Instead of answering - for she found she no longer could - she brought his face down to hers with the hand on his cheek that dropped soon afterwards, the blood pouring out of her taking her life with it. Tentatively, Jaime bent and captured her cold lips with his own, the tender caress of their mouths spreading one final burst of warmth throughout her body. Likely the last thing she would ever feel besides her everlasting love for the man who’s arms she was cradled in. Just as she had at Harrenhal.

 

Just as she saw it in her dreams.

 

“You have lived so bravely,” He whispered, their lips continuing to brush as he took one last look into the eyes he had fallen so deeply in love with. “And I have loved you so truly, just as you have me.”

 

“Tell Pod that he fought bravely, and tell Sansa I am sorry I have failed her.”

 

“You have failed nobody. You have made everybody here as proud as the Seven themselves.” Cupping her cheek, he captured her tears which soaked into his palm. Her eyes continued to flutter. His soul continued to crumble.

 

“Jaime,” One of her last breaths was spent on his name. He had never felt more honoured. “I am so proud of you.”

 

Jaime sobbed sharply. “I’ll dream of you.”

 

“And I you.”

 

Brienne’s astonishing eyes closed, taking his withered heart with her. Openly, he cried into her hair, clutching her limp body as tight as a one handed man could.

 

He was apart of her last heartbeat, of her last breath, and she would be apart of his every heartbeat and every breath until the day he joined her again.

 

Winterfell remained silent as Jaime wept for the love he had lost, the echoes of his shattering cries resonating in the ears of all those who were forced to listen.

 

Jaime Lannister truly did die in the arms of the woman he loved that night.


	2. Chapter 2

Originally, Jaime had refused to attend the funeral for all of those who had died in battle. Not because he did not care, or even because he did not know all of them, but because he knew only one of them, and that one person was the only ray of hope in his miserable existence.

 

Now all he saw was grey.

 

The silver hairs that speckled his beard and the beginnings of his hair at his ears once glittered in the morning light, the handsome lion that lay within him still able to make women around him swoon, but now the colour had faded into a dull grey that aged him more than he had seemed previously.

 

He had caught a reflection of himself in the hot springs beneath Winterfell a few nights ago, his blank expression staring back at him with hauntingly grey, sunken eyes. He could have sworn that they were once green, as bright as the lush grass on Tarth, and as beautiful as Cersei’s. But even her eyes could not compare to the astonishing deep blue oceans that crashed against the pupils in the eyes of the woman he had lost.

 

Brienne of Tarth did not deserve the fate she had been given by the Gods. She did not deserve to die covered in the blood of the dead, surrounded by the smell of rotting corpses, the sound of Jaime’s sobs ringing in her ears, or even in the embrace of the dishonoured man. But she had, and Jaime was selfishly glad she had passed into the heavens whilst she rested in his arms. Where she had belonged all along.

 

She had fought to the very end, fought for the lives of innocents she had never met. She had given her life so others could live theirs in peace, and she had done it with the nobility and honour that Jaime could only ever wish to possess.
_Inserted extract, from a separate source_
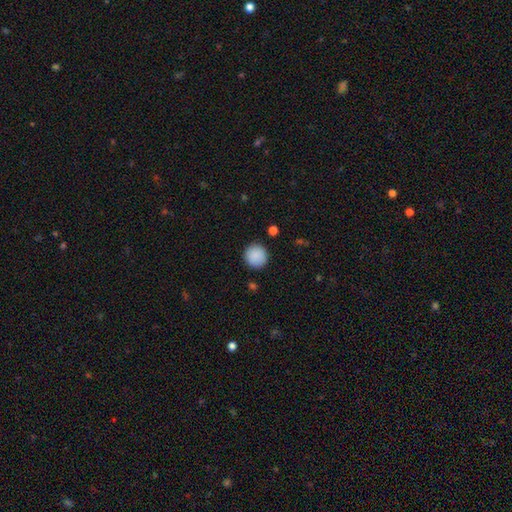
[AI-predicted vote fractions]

He could not have been more proud of her achievements, but she had lived such a short life, if she had ever even lived at all.

 

Jaime had known little of her childhood, of the turmoils she had faced, but in his grief Podrick had reminisced on the memories he and Brienne had shared, including the terrible words and torments she faced as a young girl. Even when she left Tarth, she was faced by war and enemies and cruel taunts, she had not had time to live as one should. Being almost two decades her senior, Jaime wished he could trade all of the years he did not deserve to give her more. A better chance. A future, with or without him in it.

 

But he loved her too much to trade their places, for he would rather he lived through the pain of missing her than for Brienne to live through the pain of missing him. Despite the memory of her death looming over his every thought, dream and nightmare, he would rather her be at peace in a place without war than at distress in a world which only knew war.

 

Jaime had only been convinced to attend the funeral by Podrick. Sometimes he forgot that he wasn’t the only one to feel the heavy impact of Brienne’s death, and he had taken pity on the young lad who had struggled to keep his tears at bay when the two of them lifted Brienne’s lifeless body off the stone cold ground to place her on the wooden crates set out for those dead.

 

 _She_ _had_ _been_ _so_ _cold_.

 

So cold that Jaime recoiled upon touching her grey flesh. So cold it burnt him.

 

Podrick had sobbed into his hand at the sight of his dearest friend lay there without the ability to speak with her again. Jaime had placed a hand on his shoulder, and together they had let their tears fall in unison for the woman they both so truly loved, yet in completely different ways.

 

After the bodies had been lay out, Jaime had turned to leave, unable to bring himself to see Brienne’s body lay for much longer without bile raising in his throat. However, Podrick had grabbed his golden hand in his and shook his head wordlessly.

 

‘ _Stay_.’ He seemed to plead silently. ‘ _Stay_ _with_ _her_.’

 

Jaime had stood beside him then, wordlessly answering his pleas.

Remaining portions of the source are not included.